5 Astrometric reduction

The rectangular sky area covered by the EROS-1 chips is enclosed in a circle of radius $\sim$30 $\hbox{$^\prime$ }$ centred on the position $\alpha =$05$^{\rm h}$21$^{\rm m}$52.1$^{\rm s}$; $\delta=-69\hbox{$^\circ$ }34\hbox{$^\prime$ }16\hbox{$^{\prime\prime}$ }$(2000.0). In this region, the density of PMM astrometric standards is highly irregular, e.g. four $\sim$20 $\hbox{$^\prime$ }\ \times$ 15 $\hbox{$^\prime$ }$ areas are completely empty. This is mainly due to the crowding of the survey plates used at USNO. We therefore chose to use a U plate taken at the ESO 1 m Schmidt telescope to define the secondary astrometric standards. This plate was scanned with the MAMA microdensitometer, and reduced to the International Celestial Reference System (ICRS) with the ACT catalogue. Thanks to the modest sensitivity of the U emulsion/filter combination, the effects of crowding are reduced. A remarkably regular distribution of stars is detected with the SExtractor software (Bertin $\&$ Arnouts 1996), with on average 2700 stars per chip.

The secondary standards ($\sim 1500$/chip) are identified to EROS stars using a first linear transformation based on some 15 visually cross-identified stars per chip. The astrometric reduction software (Robichon et al. 1995) is then run using this set of references. After iteration, the final 2$^{\rm nd}$ order reduction keeps 1000 stars per chip with final rms deviation of the order of 0.2 $\hbox{$^{\prime\prime}$ }$.

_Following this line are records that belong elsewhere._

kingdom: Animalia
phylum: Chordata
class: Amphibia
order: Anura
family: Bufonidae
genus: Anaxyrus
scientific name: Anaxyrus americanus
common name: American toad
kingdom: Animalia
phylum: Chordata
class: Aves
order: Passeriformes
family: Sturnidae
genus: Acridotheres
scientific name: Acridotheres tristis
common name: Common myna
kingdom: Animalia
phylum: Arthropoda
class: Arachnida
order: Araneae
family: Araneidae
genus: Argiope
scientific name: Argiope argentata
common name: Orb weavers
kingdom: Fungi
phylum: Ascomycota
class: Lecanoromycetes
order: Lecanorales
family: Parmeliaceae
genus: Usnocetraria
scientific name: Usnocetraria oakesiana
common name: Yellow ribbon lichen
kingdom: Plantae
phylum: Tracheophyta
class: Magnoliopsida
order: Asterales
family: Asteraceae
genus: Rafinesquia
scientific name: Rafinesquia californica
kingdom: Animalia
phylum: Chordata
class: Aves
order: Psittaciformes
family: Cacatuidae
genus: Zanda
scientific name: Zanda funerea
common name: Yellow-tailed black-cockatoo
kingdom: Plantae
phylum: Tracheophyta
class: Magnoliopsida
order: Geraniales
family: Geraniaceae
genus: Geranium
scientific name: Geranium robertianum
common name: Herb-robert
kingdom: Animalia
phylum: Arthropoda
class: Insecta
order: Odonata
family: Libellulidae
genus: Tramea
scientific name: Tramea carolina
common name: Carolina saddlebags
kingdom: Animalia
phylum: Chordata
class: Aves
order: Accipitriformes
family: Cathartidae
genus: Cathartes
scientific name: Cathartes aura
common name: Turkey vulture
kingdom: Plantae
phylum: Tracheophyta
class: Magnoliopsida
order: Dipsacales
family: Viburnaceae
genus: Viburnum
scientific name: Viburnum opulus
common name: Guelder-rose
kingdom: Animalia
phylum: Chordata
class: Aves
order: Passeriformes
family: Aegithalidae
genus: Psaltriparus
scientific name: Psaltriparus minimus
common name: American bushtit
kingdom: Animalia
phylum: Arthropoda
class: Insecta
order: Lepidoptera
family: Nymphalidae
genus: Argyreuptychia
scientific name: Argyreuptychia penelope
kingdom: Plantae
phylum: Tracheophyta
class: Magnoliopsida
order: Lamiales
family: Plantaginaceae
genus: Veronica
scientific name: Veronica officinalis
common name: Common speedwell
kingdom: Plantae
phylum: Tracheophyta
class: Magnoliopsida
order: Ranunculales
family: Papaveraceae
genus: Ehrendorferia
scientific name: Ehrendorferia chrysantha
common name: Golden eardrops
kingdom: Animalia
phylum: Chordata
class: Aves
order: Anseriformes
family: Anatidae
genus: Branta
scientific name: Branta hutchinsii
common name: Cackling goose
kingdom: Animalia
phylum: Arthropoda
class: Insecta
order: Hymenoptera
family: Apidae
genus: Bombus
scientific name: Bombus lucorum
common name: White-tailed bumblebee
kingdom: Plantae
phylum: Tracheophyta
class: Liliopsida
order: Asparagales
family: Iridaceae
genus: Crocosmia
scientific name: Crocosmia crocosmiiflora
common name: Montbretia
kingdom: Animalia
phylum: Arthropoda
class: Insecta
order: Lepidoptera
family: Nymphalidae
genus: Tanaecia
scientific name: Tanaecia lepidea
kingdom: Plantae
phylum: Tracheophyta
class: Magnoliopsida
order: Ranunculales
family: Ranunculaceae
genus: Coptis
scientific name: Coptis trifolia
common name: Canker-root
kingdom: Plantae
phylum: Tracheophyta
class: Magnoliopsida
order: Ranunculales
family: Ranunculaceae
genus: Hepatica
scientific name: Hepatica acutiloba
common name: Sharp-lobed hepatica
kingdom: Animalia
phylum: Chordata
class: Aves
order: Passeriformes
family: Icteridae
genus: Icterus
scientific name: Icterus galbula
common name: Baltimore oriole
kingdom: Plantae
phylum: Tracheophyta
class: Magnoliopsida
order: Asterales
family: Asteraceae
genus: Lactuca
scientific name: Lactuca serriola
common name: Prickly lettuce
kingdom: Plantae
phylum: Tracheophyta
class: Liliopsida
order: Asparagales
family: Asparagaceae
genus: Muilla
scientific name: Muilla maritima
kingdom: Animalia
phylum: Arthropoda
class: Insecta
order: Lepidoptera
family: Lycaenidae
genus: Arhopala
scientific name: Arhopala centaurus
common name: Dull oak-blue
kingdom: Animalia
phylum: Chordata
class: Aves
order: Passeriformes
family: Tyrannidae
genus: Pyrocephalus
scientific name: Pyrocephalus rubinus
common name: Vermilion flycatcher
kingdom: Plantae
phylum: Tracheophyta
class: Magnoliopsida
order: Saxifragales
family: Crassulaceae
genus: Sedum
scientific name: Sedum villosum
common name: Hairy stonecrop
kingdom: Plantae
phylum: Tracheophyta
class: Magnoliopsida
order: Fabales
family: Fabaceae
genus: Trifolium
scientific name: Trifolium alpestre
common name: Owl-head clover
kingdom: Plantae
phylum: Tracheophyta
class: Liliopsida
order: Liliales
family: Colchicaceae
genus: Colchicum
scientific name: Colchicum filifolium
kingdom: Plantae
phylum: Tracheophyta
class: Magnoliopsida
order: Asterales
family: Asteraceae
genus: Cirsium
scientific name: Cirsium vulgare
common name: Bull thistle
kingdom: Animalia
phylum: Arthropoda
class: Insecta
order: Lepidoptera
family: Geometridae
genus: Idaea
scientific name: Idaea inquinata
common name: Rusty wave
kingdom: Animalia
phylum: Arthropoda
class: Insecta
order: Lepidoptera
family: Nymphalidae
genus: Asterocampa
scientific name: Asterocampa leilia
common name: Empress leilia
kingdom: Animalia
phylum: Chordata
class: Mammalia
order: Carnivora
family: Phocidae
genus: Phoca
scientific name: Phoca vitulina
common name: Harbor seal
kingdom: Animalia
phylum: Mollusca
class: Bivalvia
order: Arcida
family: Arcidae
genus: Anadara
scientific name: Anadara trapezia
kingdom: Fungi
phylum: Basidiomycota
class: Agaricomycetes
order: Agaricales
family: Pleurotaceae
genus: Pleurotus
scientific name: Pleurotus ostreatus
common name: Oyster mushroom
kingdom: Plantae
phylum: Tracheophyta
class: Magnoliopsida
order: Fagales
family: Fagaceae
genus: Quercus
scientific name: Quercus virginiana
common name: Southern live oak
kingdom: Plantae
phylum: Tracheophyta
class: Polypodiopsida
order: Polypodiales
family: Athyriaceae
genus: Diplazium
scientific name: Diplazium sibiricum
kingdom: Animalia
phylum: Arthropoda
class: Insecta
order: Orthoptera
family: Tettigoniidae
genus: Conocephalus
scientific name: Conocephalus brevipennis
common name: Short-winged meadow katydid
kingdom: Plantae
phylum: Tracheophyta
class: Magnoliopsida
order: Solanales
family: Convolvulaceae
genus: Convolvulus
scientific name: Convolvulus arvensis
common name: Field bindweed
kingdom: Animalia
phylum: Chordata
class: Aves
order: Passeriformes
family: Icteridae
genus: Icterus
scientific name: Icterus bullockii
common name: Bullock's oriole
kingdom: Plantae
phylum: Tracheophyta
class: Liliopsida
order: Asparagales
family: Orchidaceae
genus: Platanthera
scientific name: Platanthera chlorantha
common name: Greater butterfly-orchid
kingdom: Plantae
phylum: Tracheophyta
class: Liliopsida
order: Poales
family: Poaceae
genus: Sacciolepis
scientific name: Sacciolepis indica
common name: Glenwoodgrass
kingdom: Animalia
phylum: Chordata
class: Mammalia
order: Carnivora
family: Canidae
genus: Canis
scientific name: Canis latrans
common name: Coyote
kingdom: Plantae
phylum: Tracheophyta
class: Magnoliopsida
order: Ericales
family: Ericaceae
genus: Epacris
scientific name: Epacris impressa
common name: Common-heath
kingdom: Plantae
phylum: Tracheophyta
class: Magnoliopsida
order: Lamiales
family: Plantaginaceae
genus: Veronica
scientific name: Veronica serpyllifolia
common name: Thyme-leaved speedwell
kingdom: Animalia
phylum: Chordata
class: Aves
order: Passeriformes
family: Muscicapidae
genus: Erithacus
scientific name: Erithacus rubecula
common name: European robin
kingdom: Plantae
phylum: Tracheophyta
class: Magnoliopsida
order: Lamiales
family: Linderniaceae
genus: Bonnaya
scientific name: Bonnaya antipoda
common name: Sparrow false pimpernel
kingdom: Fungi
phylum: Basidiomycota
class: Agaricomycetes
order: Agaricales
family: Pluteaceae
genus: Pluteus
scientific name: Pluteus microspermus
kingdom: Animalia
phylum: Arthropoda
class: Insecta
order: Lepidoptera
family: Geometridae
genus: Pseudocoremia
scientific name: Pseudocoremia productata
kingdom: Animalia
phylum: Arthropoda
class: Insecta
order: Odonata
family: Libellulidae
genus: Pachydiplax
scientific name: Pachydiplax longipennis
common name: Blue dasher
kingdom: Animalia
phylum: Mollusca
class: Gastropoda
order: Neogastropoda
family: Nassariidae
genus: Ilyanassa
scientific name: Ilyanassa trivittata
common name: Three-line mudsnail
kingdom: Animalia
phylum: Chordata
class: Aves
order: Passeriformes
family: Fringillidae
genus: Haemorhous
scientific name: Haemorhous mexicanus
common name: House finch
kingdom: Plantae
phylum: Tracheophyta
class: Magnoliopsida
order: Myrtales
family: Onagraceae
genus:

According to the galactic model from Besançon, more than 95$\%$ of the secondary references belong to LMC. Furthermore, we check that the global proper motion of the LMC (Kroupa $\&$ Bastian 1997), together with upper limits on its internal velocity dispersion cannot affect the positions of our standards by more than 30 mas, over the 848-days separating the ESO plate from the EROS reference.